▸ **Source passage**
--- begin ---

Providing Options for Go Applications

Providing Options for Go Applications

I’ll be starting a mini series on how to provide options for Go applications, whether through command line parameters/options/flags, or through configuration files. This is going to be the index page to list them all.

Go syntax might be simple but its available packages are rich and abundant. This mini series covers the whole spectrum on how Go applications can take parameters, and configuration values, touching upon methods from the simplest, the built-in Args, all the way to third party packages like viper, which provides the richest set of features available today.

I’m new to Go and I can’t claim that all the methods/packages are covered, but I tried my best, leaving no stone not turned, except for gonfig, which I don’t feel that it belongs here, because it is more for two-way configuration, saving configuration from the running application back, apart from the focus here, which is merely loading/overriding configurations.

--- end ---

Copy out, word for word, the stretch of the Go options post from "I’ll be starting" through "list them all.".

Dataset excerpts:
--- begin ---

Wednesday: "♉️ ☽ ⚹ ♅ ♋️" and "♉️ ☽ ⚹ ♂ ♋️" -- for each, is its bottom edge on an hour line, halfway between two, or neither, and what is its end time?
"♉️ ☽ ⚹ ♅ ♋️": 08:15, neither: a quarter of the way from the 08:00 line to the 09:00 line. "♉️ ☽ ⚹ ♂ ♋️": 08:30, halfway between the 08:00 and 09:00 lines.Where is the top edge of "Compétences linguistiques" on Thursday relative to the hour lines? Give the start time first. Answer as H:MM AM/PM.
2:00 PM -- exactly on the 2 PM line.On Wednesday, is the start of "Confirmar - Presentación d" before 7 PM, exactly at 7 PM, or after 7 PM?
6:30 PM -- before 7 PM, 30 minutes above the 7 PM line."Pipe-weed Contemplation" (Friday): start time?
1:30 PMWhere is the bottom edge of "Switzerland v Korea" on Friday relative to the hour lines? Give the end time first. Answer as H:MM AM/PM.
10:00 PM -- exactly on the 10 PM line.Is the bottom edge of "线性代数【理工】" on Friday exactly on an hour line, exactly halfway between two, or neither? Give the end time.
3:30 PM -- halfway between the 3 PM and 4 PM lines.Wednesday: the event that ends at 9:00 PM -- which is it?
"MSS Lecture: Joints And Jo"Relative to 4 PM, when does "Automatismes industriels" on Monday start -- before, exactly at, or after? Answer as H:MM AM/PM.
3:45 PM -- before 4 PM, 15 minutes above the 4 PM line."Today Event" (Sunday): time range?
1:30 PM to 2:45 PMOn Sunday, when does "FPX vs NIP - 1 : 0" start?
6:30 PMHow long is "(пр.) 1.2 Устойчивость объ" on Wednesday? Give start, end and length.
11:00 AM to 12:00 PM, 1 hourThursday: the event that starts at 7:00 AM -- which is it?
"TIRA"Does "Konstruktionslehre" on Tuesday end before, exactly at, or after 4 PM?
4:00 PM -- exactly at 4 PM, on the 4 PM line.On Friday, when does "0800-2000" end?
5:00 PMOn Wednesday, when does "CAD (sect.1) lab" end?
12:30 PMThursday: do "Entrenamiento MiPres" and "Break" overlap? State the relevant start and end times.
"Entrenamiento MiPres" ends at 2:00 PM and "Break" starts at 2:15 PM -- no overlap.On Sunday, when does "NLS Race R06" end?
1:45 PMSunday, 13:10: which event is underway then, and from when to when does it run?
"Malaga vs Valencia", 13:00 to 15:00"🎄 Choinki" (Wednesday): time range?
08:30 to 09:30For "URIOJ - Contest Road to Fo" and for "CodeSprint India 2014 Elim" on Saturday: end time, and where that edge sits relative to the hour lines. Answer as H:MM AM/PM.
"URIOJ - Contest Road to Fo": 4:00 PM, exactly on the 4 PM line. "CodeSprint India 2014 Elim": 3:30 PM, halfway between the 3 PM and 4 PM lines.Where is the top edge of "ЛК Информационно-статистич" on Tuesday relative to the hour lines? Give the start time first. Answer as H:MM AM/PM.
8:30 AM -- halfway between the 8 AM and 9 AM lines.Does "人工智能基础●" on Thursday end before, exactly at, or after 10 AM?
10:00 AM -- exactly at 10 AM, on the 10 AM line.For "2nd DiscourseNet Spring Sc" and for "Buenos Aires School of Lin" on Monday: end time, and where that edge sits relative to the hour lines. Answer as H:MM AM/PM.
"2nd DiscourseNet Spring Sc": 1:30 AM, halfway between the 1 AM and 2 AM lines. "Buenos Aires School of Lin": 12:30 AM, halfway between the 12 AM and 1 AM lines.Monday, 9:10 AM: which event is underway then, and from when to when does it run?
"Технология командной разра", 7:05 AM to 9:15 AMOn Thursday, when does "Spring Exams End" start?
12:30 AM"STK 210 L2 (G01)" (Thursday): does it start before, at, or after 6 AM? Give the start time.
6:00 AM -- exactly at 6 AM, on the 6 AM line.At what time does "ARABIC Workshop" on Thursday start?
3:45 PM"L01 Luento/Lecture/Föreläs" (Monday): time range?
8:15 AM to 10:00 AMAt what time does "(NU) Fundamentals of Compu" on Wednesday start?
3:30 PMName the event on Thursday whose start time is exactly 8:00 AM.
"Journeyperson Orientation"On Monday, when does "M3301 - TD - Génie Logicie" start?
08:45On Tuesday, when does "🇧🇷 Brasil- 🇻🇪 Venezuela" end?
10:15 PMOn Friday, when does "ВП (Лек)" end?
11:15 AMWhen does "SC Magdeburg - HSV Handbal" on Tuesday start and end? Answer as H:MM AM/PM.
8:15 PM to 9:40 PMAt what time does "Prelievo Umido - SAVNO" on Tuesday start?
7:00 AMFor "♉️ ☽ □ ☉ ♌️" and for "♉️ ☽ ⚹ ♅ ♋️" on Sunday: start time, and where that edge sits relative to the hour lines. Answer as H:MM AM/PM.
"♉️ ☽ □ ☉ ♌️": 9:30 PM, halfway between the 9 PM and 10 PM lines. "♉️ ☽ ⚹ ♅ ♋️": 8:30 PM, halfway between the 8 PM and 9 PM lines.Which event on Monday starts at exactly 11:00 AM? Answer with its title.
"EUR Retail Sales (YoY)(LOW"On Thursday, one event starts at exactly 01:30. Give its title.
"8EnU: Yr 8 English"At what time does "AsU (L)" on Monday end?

--- end ---

▸ **Response to this task**
I’ll be starting a mini series on how to provide options for Go applications, whether through command line parameters/options/flags, or through configuration files. This is going to be the index page to list them all.